Raw data:
╔══

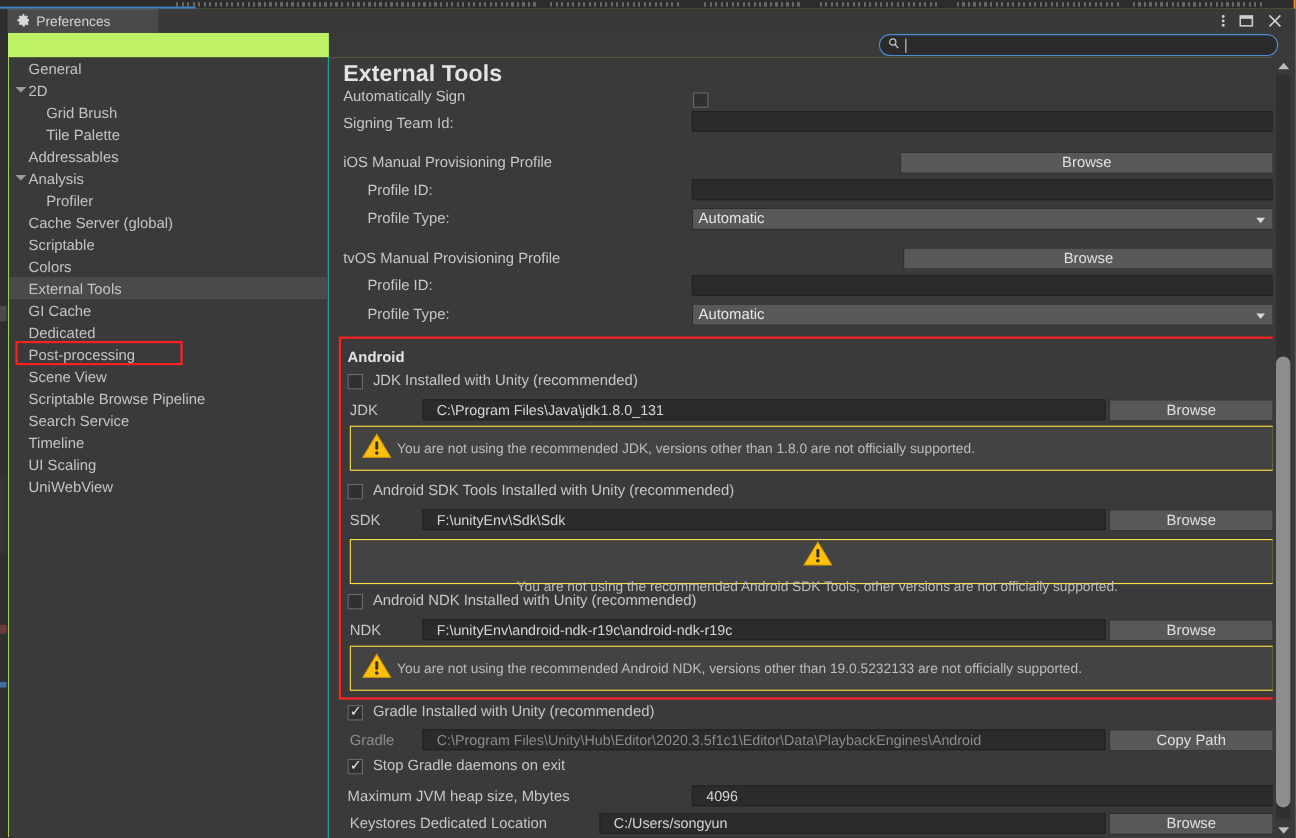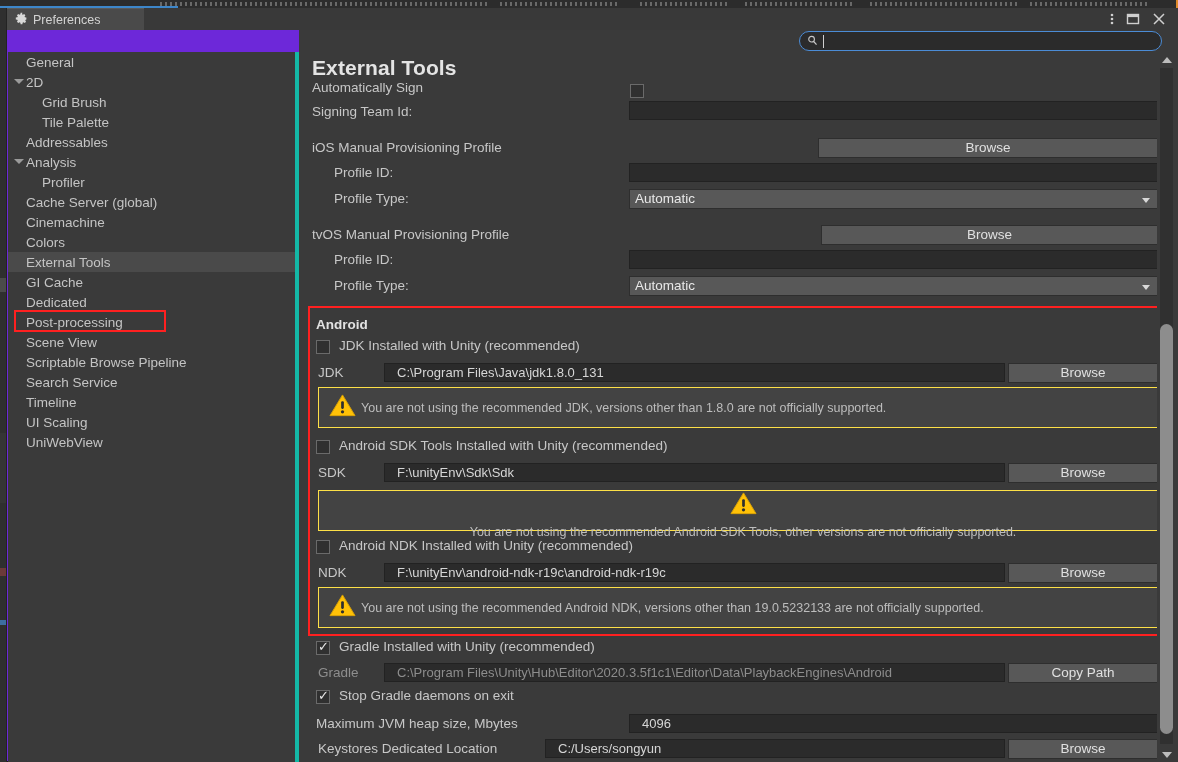--- a/index.html
+++ b/index.html
@@ -2,21 +2,21 @@
 <html><head>
 <meta charset="utf-8">
 <style>
   * { box-sizing: border-box; margin: 0; padding: 0; }
   html, body {
     width: 1178px; height: 762px;
     background: #2b2b2b;
     font-family: "Liberation Sans", sans-serif;
     overflow: hidden;
   }
-  #root { position: relative; width: 1178px; height: 762px; background: #6d28d9; }
+  #root { position: relative; width: 1178px; height: 762px; background: #bef264; }
 
   
   .bg-strip {
     position: absolute; left: 0; top: 0; width: 1178px; height: 8px;
     background: #2c2c2c;
   }
   .bg-strip .bg-noise {
     position: absolute; top: 2px; height: 4px;
     background: repeating-linear-gradient(90deg,#9a9a9a 0 2px,#2c2c2c 2px 5px);
     opacity: .55;
@@ -75,21 +75,21 @@
     color: #d2d2d2; font-family: "Liberation Sans", sans-serif; font-size: 12px;
     caret-color: #d2d2d2;
   }
   .caret {
     width: 1px; height: 13px; background: #d0d0d0; margin-left: 1px;
   }
 
   
   .sidebar {
     position: absolute; left: 8px; top: 52px; width: 291px; height: 710px;
-    background: #3a3a3a; border-right: 4px solid #14b8a6;
+    background: #3a3a3a; border-right: 1px solid #14b8a6;
     overflow: hidden;
   }
   .nav-item {
     position: relative; height: 20px; display: flex; align-items: center;
     color: #c4c4c4; font-size: 13.5px; white-space: nowrap;
   }
   .nav-item.selected { background: #4a4a4a; }
   .nav-item .arrow {
     position: absolute; left: 6px; top: 7px;
     width: 0; height: 0; border-left: 5px solid transparent; border-right: 5px solid transparent;
@@ -272,21 +272,21 @@
             <span class="arrow"></span>
             <span class="lbl">Analysis</span>
           </div>
           <div class="nav-item indent1">
             <span class="lbl">Profiler</span>
           </div>
           <div class="nav-item">
             <span class="lbl">Cache Server (global)</span>
           </div>
           <div class="nav-item">
-            <span class="lbl">Cinemachine</span>
+            <span class="lbl">Scriptable</span>
           </div>
           <div class="nav-item">
             <span class="lbl">Colors</span>
           </div>
           <div class="nav-item selected">
             <span class="lbl">External Tools</span>
           </div>
           <div class="nav-item">
             <span class="lbl">GI Cache</span>
           </div>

╚══

What is required: Out of the preceding entries, pull each line that contains the word "width".

Answer area:
     width: 1178px; height: 762px;
-  #root { position: relative; width: 1178px; height: 762px; background: #6d28d9; }
+  #root { position: relative; width: 1178px; height: 762px; background: #bef264; }
     position: absolute; left: 0; top: 0; width: 1178px; height: 8px;
     width: 1px; height: 13px; background: #d0d0d0; margin-left: 1px;
     position: absolute; left: 8px; top: 52px; width: 291px; height: 710px;
     width: 0; height: 0; border-left: 5px solid transparent; border-right: 5px solid transparent;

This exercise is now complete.